When choosing a community for a new IHDF affiliate, seven key questions should drive decision-making:

  1. Broadly speaking, is there a need for the type of services IHDF provides?
  2. Do the services that IHDF provides effectively address the presenting need?
  3. Are there potential funding prospects?
  4. Who are the potential school partners and service providers?
  5. What other key constituencies could IHDF work to cultivate?
  6. What are the major risks, opportunities and threats inherent in IHDF’s expansion plans in this community? [Conduct a SWOT Analysis]
  7. What are the optimal conditions for success?

Feasibility and readiness is determined as a function of four step process – needs assessment, identification of potential funding resources and individual donors, proximity of complementary community-based organizations and other service providers, and identification of other key stakeholders 

Step 1: Conducting a Needs Assessment to determine impact potential and opportunity for IHDF

When assessing the value of an “I Have A Dream” Affiliate or Program in a particular community, it’s important to conduct a local needs assessment and market analysis to determine the best location. This assessment must consider IHDF’s Dreamer Scholar selection criteria: groups of 60 or more young people from under-resourced communities in the first grade or younger. A good benchmark for community need can vary, but is generally population or area where 80% or more of the students qualify for the federal free and reduced lunch program. You will learn more about various program models and selection criteria in this section. 

Step 2: Understanding the community’s funding landscape and mapping potential funders

When surveying a community for potential resources and collaborators, it’s also important to assess the local fundraising landscape. When forming your advisory committee, it’s helpful to gauge the networks immediately surrounding you for their ability to participate in a fundraiser, or share with their networks. 

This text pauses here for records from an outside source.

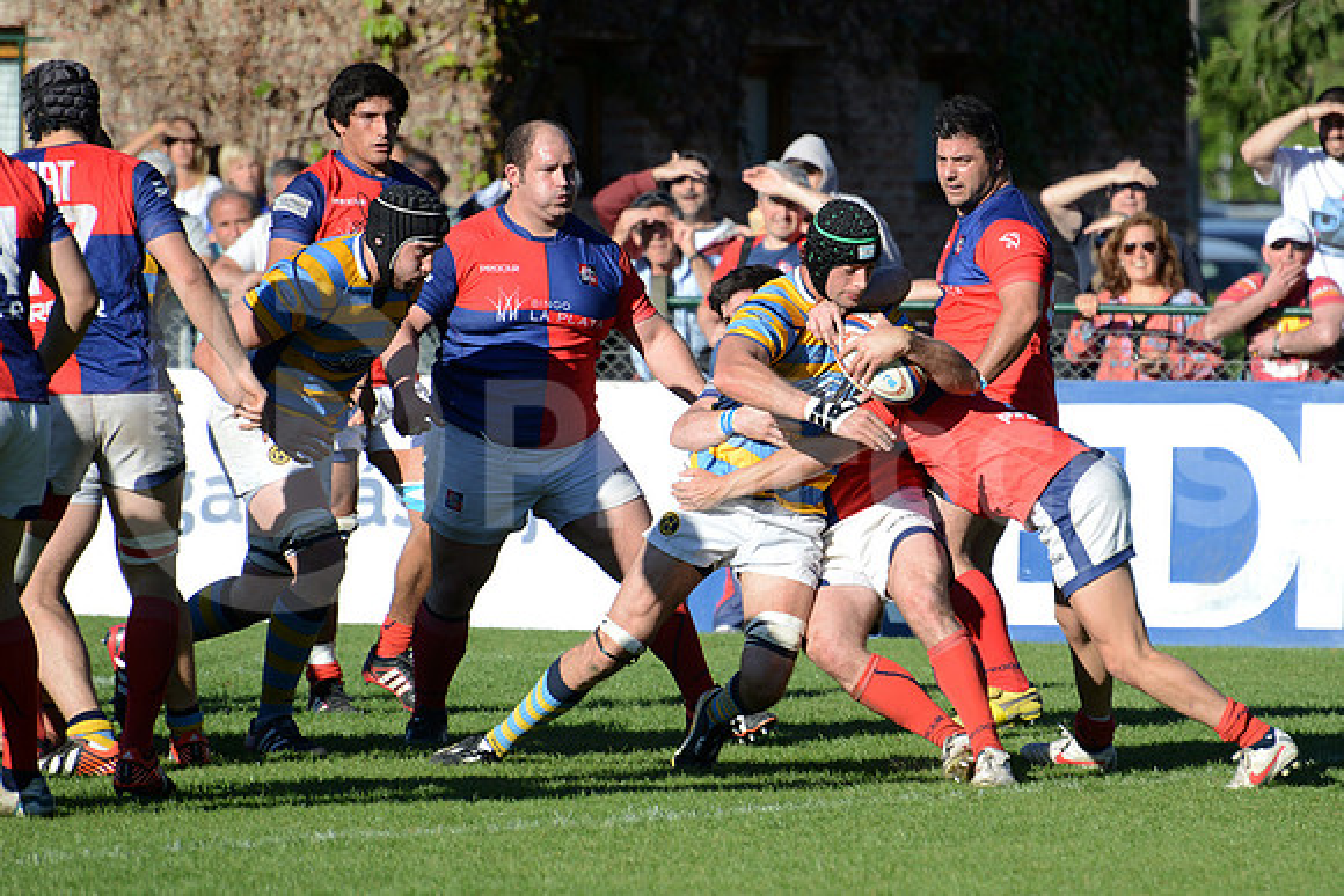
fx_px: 11202
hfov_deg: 6.9
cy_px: 448
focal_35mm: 300
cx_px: 672
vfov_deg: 4.6
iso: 320
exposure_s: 1/800
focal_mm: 300
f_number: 5.6
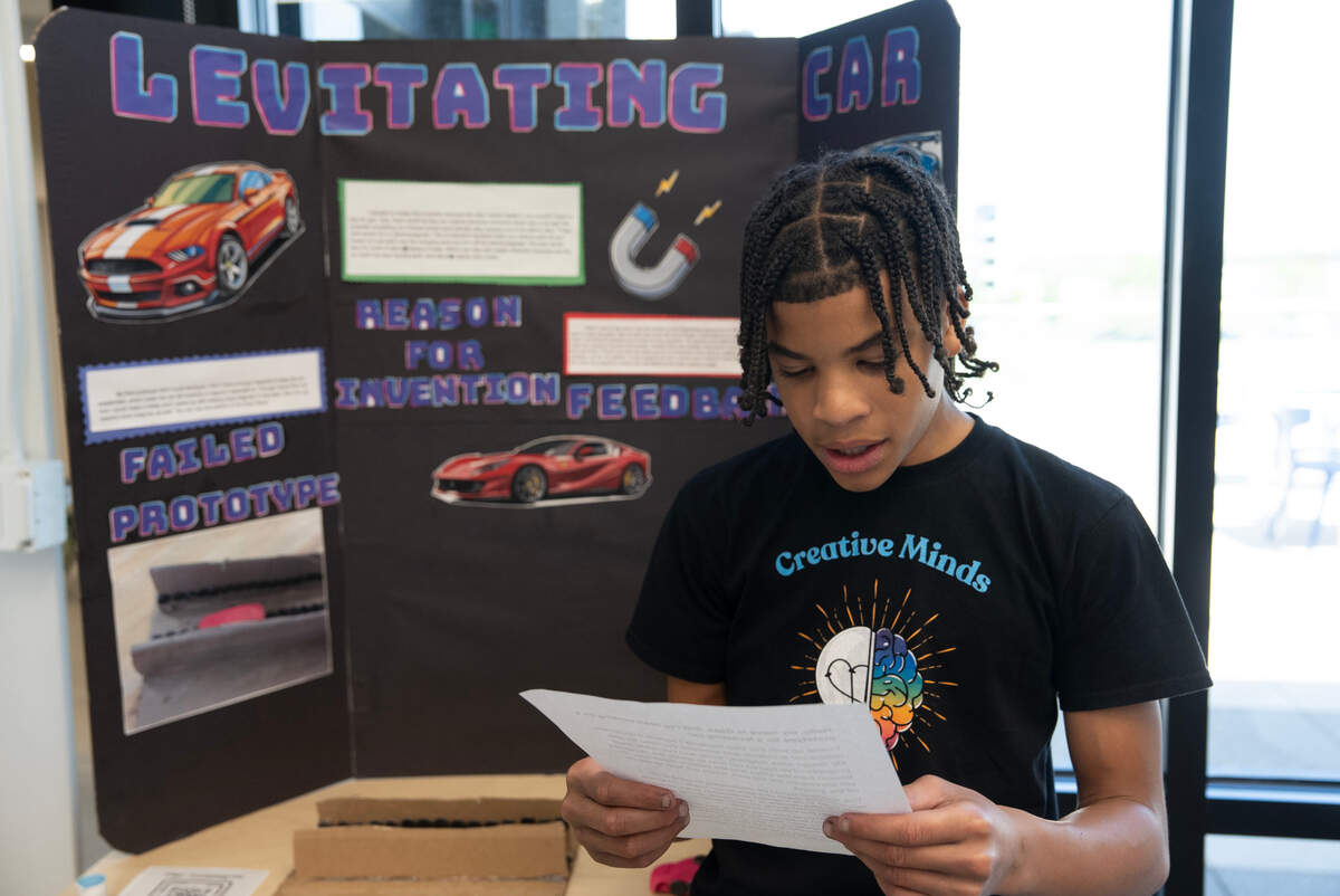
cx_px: 670
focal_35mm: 34
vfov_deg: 38.9
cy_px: 448
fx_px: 1266
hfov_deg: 55.8
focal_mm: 34
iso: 800
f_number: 3.5
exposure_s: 1/250
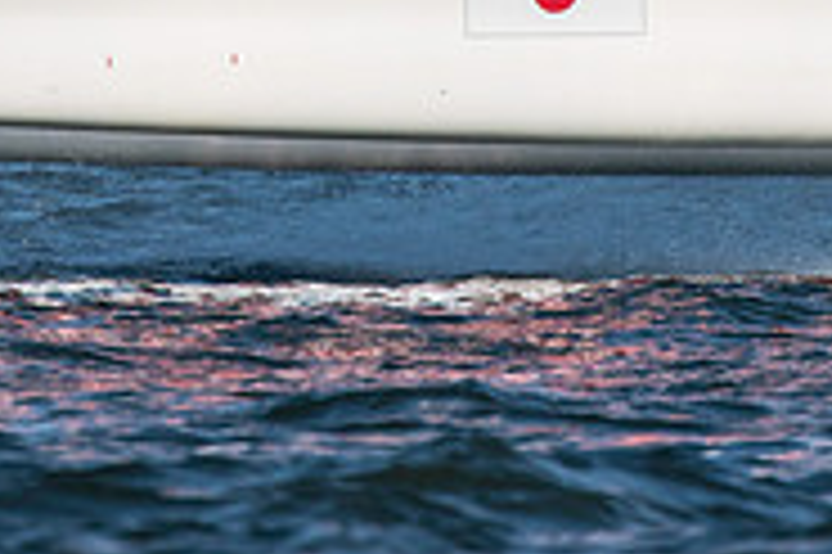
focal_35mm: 2016
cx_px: 403
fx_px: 46550
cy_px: -283
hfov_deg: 1.0
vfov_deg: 0.7
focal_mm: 420
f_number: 5.6
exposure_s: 1/3200
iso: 500
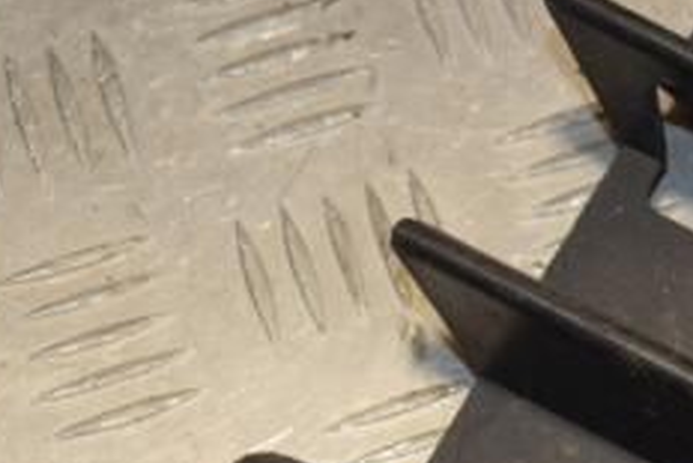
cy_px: 245
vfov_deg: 7.4
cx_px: 807
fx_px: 3583
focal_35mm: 186
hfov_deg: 10.9
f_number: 5.6
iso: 800
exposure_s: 1/200
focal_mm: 48
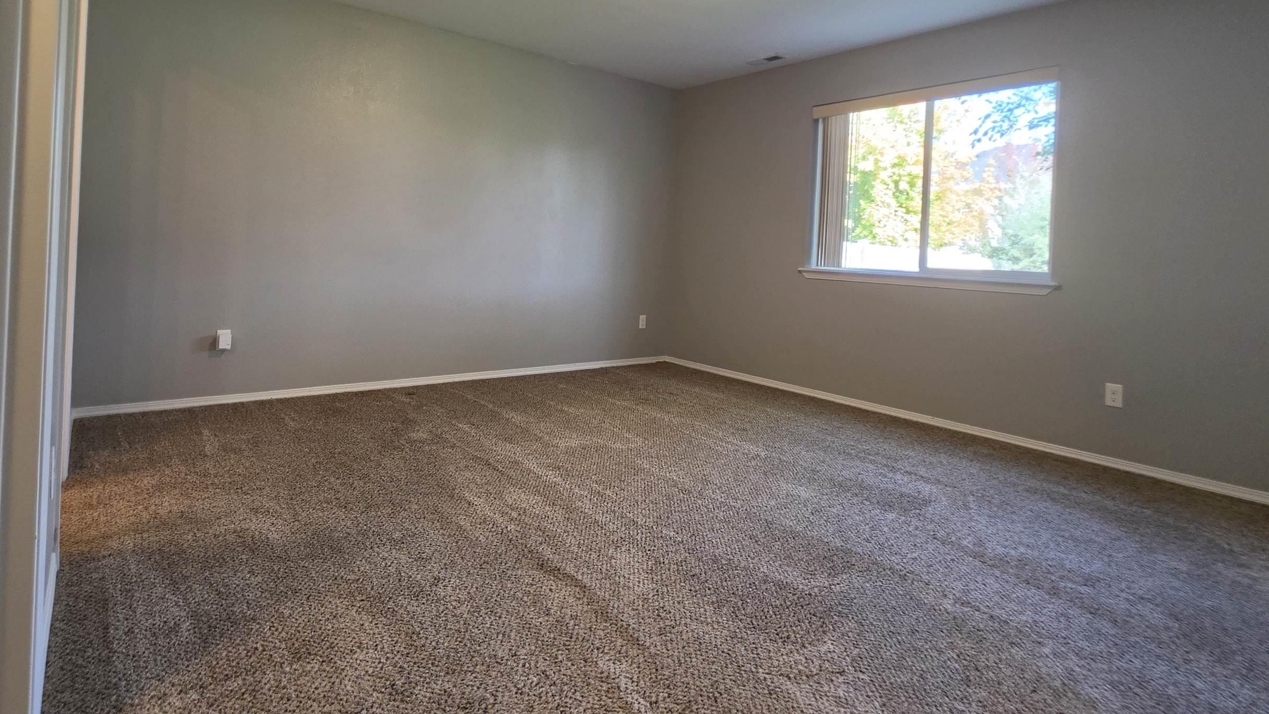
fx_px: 606
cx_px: 570
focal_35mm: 18
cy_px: 254
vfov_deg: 60.0
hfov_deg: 92.3
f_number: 1.9
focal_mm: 2.2
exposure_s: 1/120
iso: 160
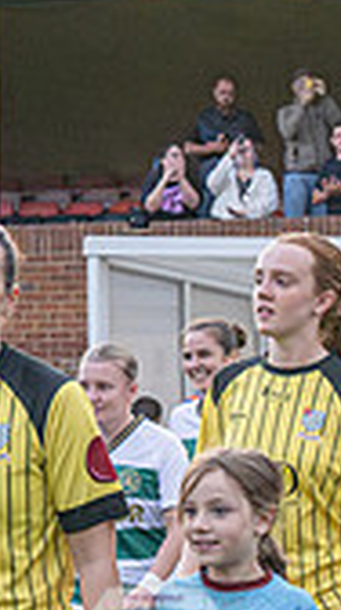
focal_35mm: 202
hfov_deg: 6.0
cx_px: 378
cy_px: 690
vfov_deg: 10.5
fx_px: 3260
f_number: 5
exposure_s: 1/2000
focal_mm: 35
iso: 2000
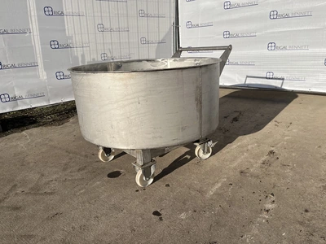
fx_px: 245
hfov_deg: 67.3
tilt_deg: -15.4
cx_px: 163
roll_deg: +2.1
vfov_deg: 53.1
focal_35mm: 26
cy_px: 122
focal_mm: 5.1
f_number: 1.6
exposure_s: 1/5076
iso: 50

Some helpful first places to start include: 

  • Working with the National “I Have A Dream” Foundation to identify & reach out to any alumni or board members in the area 
  • Forming relationships with leaders of local businesses and city government
  • Surveying local foundations & learning about their funding mandates

More in-depth guidance on fundraising can be found in this section

Step 3: Assessing Community Resources –  Identifying potential service providers, school partners and potential competitors

When assessing whether a community is a good fit for an “I Have A Dream” program, it’s helpful to conduct a general inventory of potential community partners. This process will help identify where there are gaps in community services that an “I Have A Dream” program might be able to fill, and where available community programs—from shared spaces, like YMCAs or Boys & Girls Clubs, to programming, such as tutoring or after school programs—may be able to provide support or augmentation to IHDF’s programming and help ensure its success. 

A more in-depth look at assessing and selecting community and school partners can be found in this section

Step 4: Mapping key constituencies and influencers, understanding the political landscape and other intangibles

Optimal Conditions for Success to Launch in a new Community

  • Proactive engagement with the right elements in the funding community that understand IHDF to be and will champion IHDF as a unique, additive contribution to a crowded field at a critical time.
  • Strong anchor funder or funders that are willing to facilitate intros and serve as a local champion.
  • Formal or informal launch committee and advisory board to build and keep momentum and to ensure that IHDF commitments are made and that they stay at the top of people’s radar.
  • Thoughtful school and partner selection process will be important.  Intangibles will be invaluable.  Above and beyond the practicalities of who will be the best service provider it will be important for IHDF to immerse itself in the provider network here in a way that the effort is perceived to be community driven and not an external transplant….whether or not resources go to support IHDF at the expense of other things.
  • Passionate, competent local staff that is excited to be part of launching something great, deeply committed to the work and willing to put in long hours to get things up and running.
  • Strong  support from and cohesion with IHDF national; well defined value proposition that makes the case for the regional affiliate.
  • Clear goals and shared expectations for what success looks like in six months, in a year and in five years.